§ **WHAT TO DO**:
When you print the records, keep every line identical to the original.

[Start of section]

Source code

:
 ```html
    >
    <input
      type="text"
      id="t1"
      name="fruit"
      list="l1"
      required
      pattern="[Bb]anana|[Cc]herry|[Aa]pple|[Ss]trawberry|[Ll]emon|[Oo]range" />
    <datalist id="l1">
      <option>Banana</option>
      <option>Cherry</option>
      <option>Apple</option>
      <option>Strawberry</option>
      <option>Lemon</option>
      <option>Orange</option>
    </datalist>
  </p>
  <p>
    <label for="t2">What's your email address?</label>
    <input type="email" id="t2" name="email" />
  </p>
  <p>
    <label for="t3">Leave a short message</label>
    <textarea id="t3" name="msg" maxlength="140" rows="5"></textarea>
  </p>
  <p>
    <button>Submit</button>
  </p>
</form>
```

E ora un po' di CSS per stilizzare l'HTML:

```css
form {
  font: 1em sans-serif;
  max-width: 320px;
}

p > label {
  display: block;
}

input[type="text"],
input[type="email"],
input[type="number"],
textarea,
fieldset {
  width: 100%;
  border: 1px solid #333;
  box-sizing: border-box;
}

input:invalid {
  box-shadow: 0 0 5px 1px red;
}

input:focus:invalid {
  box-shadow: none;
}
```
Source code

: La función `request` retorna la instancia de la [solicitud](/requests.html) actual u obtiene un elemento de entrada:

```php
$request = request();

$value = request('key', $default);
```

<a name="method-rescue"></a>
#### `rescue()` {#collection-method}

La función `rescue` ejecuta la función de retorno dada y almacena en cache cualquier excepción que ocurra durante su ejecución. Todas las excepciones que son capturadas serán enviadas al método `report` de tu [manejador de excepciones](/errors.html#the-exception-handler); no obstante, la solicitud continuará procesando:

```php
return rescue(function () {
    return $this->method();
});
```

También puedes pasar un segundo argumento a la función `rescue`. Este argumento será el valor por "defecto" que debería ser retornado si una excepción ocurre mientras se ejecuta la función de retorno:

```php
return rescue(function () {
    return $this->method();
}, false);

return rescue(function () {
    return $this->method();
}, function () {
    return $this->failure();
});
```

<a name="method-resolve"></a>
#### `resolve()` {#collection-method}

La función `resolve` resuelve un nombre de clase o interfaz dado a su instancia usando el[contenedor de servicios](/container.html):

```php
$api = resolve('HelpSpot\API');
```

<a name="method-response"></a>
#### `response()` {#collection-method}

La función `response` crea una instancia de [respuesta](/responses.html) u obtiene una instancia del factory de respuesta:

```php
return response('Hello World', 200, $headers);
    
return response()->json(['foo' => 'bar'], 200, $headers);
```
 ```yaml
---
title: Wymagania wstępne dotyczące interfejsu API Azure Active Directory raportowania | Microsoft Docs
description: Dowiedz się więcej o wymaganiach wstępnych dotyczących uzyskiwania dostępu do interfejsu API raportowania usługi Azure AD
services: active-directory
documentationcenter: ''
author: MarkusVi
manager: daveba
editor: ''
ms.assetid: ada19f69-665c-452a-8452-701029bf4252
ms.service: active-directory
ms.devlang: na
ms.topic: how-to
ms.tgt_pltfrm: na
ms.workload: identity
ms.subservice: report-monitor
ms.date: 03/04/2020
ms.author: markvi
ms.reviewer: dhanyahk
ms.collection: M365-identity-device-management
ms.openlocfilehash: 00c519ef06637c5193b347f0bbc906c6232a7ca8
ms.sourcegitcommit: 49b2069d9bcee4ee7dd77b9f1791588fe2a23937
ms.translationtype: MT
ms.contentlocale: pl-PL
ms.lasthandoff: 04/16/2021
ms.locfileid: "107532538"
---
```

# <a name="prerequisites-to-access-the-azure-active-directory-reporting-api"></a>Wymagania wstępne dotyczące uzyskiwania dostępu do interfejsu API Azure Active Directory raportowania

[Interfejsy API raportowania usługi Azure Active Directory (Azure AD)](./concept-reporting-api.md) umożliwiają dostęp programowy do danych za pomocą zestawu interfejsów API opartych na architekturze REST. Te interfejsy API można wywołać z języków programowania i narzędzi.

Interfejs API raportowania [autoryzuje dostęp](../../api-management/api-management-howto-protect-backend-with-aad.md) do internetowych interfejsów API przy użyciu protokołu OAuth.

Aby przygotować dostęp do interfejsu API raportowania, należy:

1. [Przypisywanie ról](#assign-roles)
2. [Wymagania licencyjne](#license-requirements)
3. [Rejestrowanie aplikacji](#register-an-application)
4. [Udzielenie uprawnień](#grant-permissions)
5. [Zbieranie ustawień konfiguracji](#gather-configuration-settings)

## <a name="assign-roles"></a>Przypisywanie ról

[End of section]

§ **SOLUTION TO THIS TASK**:
Source code

:
 ```html
    >
    <input
      type="text"
      id="t1"
      name="fruit"
      list="l1"
      required
      pattern="[Bb]anana|[Cc]herry|[Aa]pple|[Ss]trawberry|[Ll]emon|[Oo]range" />
    <datalist id="l1">
      <option>Banana</option>
      <option>Cherry</option>
      <option>Apple</option>
      <option>Strawberry</option>
      <option>Lemon</option>
      <option>Orange</option>
    </datalist>
  </p>
  <p>
    <label for="t2">What's your email address?</label>
    <input type="email" id="t2" name="email" />
  </p>
  <p>
    <label for="t3">Leave a short message</label>
    <textarea id="t3" name="msg" maxlength="140" rows="5"></textarea>
  </p>
  <p>
    <button>Submit</button>
  </p>
</form>
```

E ora un po' di CSS per stilizzare l'HTML:

```css
form {
  font: 1em sans-serif;
  max-width: 320px;
}

p > label {
  display: block;
}

input[type="text"],
input[type="email"],
input[type="number"],
textarea,
fieldset {
  width: 100%;
  border: 1px solid #333;
  box-sizing: border-box;
}

input:invalid {
  box-shadow: 0 0 5px 1px red;
}

input:focus:invalid {
  box-shadow: none;
}
```
Source code

: La función `request` retorna la instancia de la [solicitud](/requests.html) actual u obtiene un elemento de entrada:

```php
$request = request();

$value = request('key', $default);
```

<a name="method-rescue"></a>
#### `rescue()` {#collection-method}

La función `rescue` ejecuta la función de retorno dada y almacena en cache cualquier excepción que ocurra durante su ejecución. Todas las excepciones que son capturadas serán enviadas al método `report` de tu [manejador de excepciones](/errors.html#the-exception-handler); no obstante, la solicitud continuará procesando:

```php
return rescue(function () {
    return $this->method();
});
```

También puedes pasar un segundo argumento a la función `rescue`. Este argumento será el valor por "defecto" que debería ser retornado si una excepción ocurre mientras se ejecuta la función de retorno:

```php
return rescue(function () {
    return $this->method();
}, false);

return rescue(function () {
    return $this->method();
}, function () {
    return $this->failure();
});
```

<a name="method-resolve"></a>
#### `resolve()` {#collection-method}

La función `resolve` resuelve un nombre de clase o interfaz dado a su instancia usando el[contenedor de servicios](/container.html):

```php
$api = resolve('HelpSpot\API');
```

<a name="method-response"></a>
#### `response()` {#collection-method}

La función `response` crea una instancia de [respuesta](/responses.html) u obtiene una instancia del factory de respuesta:

```php
return response('Hello World', 200, $headers);
    
return response()->json(['foo' => 'bar'], 200, $headers);
```
 ```yaml
---
title: Wymagania wstępne dotyczące interfejsu API Azure Active Directory raportowania | Microsoft Docs
description: Dowiedz się więcej o wymaganiach wstępnych dotyczących uzyskiwania dostępu do interfejsu API raportowania usługi Azure AD
services: active-directory
documentationcenter: ''
author: MarkusVi
manager: daveba
editor: ''
ms.assetid: ada19f69-665c-452a-8452-701029bf4252
ms.service: active-directory
ms.devlang: na
ms.topic: how-to
ms.tgt_pltfrm: na
ms.workload: identity
ms.subservice: report-monitor
ms.date: 03/04/2020
ms.author: markvi
ms.reviewer: dhanyahk
ms.collection: M365-identity-device-management
ms.openlocfilehash: 00c519ef06637c5193b347f0bbc906c6232a7ca8
ms.sourcegitcommit: 49b2069d9bcee4ee7dd77b9f1791588fe2a23937
ms.translationtype: MT
ms.contentlocale: pl-PL
ms.lasthandoff: 04/16/2021
ms.locfileid: "107532538"
---
```

# <a name="prerequisites-to-access-the-azure-active-directory-reporting-api"></a>Wymagania wstępne dotyczące uzyskiwania dostępu do interfejsu API Azure Active Directory raportowania

[Interfejsy API raportowania usługi Azure Active Directory (Azure AD)](./concept-reporting-api.md) umożliwiają dostęp programowy do danych za pomocą zestawu interfejsów API opartych na architekturze REST. Te interfejsy API można wywołać z języków programowania i narzędzi.

Interfejs API raportowania [autoryzuje dostęp](../../api-management/api-management-howto-protect-backend-with-aad.md) do internetowych interfejsów API przy użyciu protokołu OAuth.

Aby przygotować dostęp do interfejsu API raportowania, należy:

1. [Przypisywanie ról](#assign-roles)
2. [Wymagania licencyjne](#license-requirements)
3. [Rejestrowanie aplikacji](#register-an-application)
4. [Udzielenie uprawnień](#grant-permissions)
5. [Zbieranie ustawień konfiguracji](#gather-configuration-settings)

## <a name="assign-roles"></a>Przypisywanie ról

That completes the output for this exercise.